The club will remain non-operating as long as the campus and gyms remain closed.

The Powerlifters Sports Club strives to educate people about the sport of powerlifting and encourages them to start their own journey. (Courtesy of Harrison Truong)

Prior to the pandemic, the Triathlon Club was competing in the West Coast Collegiate Triathlon Conference and would race against schools throughout the state. They would also compete annually in a regional competition in San Luis Obispo, California. Along with many other sports clubs on campus, the club had to put all competitions on pause for the fall semester.

“All the races we were scheduled to compete in were in March and April and there aren’t any races in the fall, so it was hard to keep people motivated for practices,” said Leonardo Garcia, fourth-year math student and president of the Triathlon Club. “Our numbers dropped because there was nothing to compete for.”

The Triathlon Team would compete in races with swimming, biking and running against many schools throughout the state. (Courtesy of Triathlon Club)

With spring races announced in November, Garcia hopes he will be able to restart the team by then. “The pandemic hit the team hard and all the separation hit the team morale pretty badly,” said Garcia. “But, hopefully, if races are announced for the spring, we can pick up right where we left off and start practicing again.”

Adrian Chua, second-year mechanical engineering student and president of the Kendo and Iaido Club, and Benjamin Nguyen, fourth-year computer information system student and club scheduler, were able to make the best out of the pandemic situation by meeting with their members and holding practices on Saturdays over Zoom.

In other years, the Kendo and Iaido Club competed against other universities throughout California and New York through the UCLA Yuhihai Intercollegiate Kendo Taikai Tournament every year.

The team is also a part of the Southern California Kendo Federation, where members can attend Zoom meetings at different dojos if they cannot attend club practice. “We are closely tied to the Covina dojo, so members can practice with them on Tuesdays and Thursdays (over Zoom),” said Chua.

The Kendo and Iaido Club held practice every Saturday at the BRIC studios. (Courtesy of Polo De Santos)

The club faced its own set of obstacles with members losing motivation to practice while at home or not having the appropriate space available to practice at home.
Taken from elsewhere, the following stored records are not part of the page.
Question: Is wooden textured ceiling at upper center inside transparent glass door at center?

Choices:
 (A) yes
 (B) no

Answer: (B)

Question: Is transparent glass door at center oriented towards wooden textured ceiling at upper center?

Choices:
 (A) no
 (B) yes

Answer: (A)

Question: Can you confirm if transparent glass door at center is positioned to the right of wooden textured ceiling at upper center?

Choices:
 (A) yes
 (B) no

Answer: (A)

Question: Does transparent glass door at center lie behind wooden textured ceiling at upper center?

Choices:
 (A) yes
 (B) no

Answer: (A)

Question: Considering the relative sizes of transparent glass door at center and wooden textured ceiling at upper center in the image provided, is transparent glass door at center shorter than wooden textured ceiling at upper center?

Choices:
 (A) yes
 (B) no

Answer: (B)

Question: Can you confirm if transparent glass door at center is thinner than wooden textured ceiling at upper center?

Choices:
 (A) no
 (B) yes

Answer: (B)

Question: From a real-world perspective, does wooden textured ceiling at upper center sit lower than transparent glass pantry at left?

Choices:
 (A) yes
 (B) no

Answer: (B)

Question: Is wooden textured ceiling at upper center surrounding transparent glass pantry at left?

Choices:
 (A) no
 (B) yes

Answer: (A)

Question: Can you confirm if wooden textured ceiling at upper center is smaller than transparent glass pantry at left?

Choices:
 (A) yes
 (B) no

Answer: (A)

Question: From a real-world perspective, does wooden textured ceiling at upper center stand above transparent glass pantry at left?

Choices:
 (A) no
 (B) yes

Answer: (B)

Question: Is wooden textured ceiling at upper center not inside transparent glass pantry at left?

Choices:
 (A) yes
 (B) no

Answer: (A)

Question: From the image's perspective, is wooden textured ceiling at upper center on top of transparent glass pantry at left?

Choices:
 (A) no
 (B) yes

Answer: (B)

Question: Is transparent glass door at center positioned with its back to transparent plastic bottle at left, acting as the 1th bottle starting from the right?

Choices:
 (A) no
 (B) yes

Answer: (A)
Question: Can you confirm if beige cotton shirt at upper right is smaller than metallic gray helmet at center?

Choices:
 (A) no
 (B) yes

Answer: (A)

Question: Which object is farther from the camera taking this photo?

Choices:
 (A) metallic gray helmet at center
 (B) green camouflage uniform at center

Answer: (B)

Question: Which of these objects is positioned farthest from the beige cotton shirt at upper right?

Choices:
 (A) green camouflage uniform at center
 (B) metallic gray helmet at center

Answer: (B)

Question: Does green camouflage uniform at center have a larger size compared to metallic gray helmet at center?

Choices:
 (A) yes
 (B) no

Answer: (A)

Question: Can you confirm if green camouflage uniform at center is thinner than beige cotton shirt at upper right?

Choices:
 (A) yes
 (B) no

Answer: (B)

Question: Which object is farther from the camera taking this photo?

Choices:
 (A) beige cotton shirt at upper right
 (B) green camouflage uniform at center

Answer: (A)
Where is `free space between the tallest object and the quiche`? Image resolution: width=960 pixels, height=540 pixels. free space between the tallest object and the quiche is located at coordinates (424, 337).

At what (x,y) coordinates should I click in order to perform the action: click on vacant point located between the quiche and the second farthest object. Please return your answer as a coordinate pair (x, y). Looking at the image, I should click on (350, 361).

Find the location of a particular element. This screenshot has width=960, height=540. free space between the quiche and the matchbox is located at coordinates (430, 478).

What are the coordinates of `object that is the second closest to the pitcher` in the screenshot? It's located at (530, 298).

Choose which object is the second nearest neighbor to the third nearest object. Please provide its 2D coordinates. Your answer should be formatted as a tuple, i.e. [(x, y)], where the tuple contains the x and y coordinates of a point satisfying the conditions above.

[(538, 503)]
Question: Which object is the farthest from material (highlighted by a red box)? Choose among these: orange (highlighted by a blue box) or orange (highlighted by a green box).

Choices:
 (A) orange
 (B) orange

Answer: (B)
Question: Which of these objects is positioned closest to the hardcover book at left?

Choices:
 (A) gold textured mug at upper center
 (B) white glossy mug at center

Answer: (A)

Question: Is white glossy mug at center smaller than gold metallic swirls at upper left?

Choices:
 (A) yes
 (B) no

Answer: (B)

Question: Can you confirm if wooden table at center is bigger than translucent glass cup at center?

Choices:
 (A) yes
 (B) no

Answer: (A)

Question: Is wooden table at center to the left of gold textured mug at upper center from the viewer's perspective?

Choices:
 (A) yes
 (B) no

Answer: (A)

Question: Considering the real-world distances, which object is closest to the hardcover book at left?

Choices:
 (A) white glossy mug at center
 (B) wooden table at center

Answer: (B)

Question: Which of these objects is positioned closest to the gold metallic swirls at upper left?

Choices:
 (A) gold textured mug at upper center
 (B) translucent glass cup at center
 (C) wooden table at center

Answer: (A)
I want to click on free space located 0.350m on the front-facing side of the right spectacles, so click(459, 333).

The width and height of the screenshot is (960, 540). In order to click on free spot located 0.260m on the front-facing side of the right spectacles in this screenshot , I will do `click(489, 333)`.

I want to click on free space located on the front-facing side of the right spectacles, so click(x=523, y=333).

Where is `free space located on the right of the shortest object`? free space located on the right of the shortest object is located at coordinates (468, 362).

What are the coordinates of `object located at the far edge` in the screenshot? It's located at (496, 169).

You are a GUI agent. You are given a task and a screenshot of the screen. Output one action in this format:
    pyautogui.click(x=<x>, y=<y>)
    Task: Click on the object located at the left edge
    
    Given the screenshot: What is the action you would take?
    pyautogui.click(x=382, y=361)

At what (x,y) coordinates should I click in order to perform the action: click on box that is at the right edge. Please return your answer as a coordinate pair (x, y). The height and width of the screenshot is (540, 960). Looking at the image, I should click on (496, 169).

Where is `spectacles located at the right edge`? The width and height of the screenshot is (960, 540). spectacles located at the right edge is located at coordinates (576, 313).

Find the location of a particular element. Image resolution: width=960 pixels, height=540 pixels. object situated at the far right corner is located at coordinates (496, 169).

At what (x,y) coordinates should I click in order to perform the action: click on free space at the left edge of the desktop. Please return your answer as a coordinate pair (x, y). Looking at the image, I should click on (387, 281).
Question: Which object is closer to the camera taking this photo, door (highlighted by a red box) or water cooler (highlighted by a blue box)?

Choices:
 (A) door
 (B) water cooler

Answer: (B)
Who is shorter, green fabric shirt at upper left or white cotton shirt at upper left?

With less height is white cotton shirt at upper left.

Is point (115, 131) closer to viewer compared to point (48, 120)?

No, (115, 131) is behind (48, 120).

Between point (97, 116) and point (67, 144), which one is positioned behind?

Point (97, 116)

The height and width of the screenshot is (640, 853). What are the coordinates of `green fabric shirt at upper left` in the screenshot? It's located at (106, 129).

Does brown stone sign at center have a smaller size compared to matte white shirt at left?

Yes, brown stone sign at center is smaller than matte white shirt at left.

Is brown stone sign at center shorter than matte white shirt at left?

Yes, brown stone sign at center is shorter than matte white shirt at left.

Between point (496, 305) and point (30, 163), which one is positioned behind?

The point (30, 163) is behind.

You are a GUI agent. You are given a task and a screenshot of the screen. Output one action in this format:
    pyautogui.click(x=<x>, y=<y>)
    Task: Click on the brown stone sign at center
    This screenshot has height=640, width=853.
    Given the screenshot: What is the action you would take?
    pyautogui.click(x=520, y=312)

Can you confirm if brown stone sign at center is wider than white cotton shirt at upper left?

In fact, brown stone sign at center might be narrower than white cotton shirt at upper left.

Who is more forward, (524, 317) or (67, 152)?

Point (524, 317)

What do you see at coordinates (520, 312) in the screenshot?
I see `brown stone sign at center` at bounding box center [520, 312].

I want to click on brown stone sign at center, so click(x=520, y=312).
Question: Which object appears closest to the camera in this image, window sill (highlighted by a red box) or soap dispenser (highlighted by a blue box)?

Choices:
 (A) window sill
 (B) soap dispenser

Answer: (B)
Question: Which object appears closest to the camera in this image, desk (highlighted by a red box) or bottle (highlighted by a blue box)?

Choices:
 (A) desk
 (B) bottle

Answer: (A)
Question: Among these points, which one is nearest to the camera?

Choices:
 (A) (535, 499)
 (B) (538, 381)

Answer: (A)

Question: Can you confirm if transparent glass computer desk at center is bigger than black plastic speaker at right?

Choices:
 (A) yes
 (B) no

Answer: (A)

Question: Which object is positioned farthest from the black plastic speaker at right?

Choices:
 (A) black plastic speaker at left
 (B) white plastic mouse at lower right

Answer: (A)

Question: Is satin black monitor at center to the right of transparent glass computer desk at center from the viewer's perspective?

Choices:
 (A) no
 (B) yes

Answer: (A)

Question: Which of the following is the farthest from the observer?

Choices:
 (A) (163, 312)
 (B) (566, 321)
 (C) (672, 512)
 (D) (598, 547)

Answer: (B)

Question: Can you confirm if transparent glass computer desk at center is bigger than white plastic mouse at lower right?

In order to keep team morale up, Nguyen has planned movie and game nights for the team in place of their canceled competitions.

The club held a recruitment meeting for the fall through the CPP Fest PLUS Virtual Club Fair with the Student Interest Council. “Our main focus is to get as many people in the club as possible,” said Chua. “We want to spread as much awareness of the club as we can so that way, we can gain more traction.”

Sports clubs are a part of the Campus Recreation department run by the Associated Students Inc. (ASI) at CPP. The program is an opportunity for students all over campus to participate in competitive activities. All teams are student-run, meaning students set up their own practices, coordinate their games or competitions and obtain a volunteer coach if needed.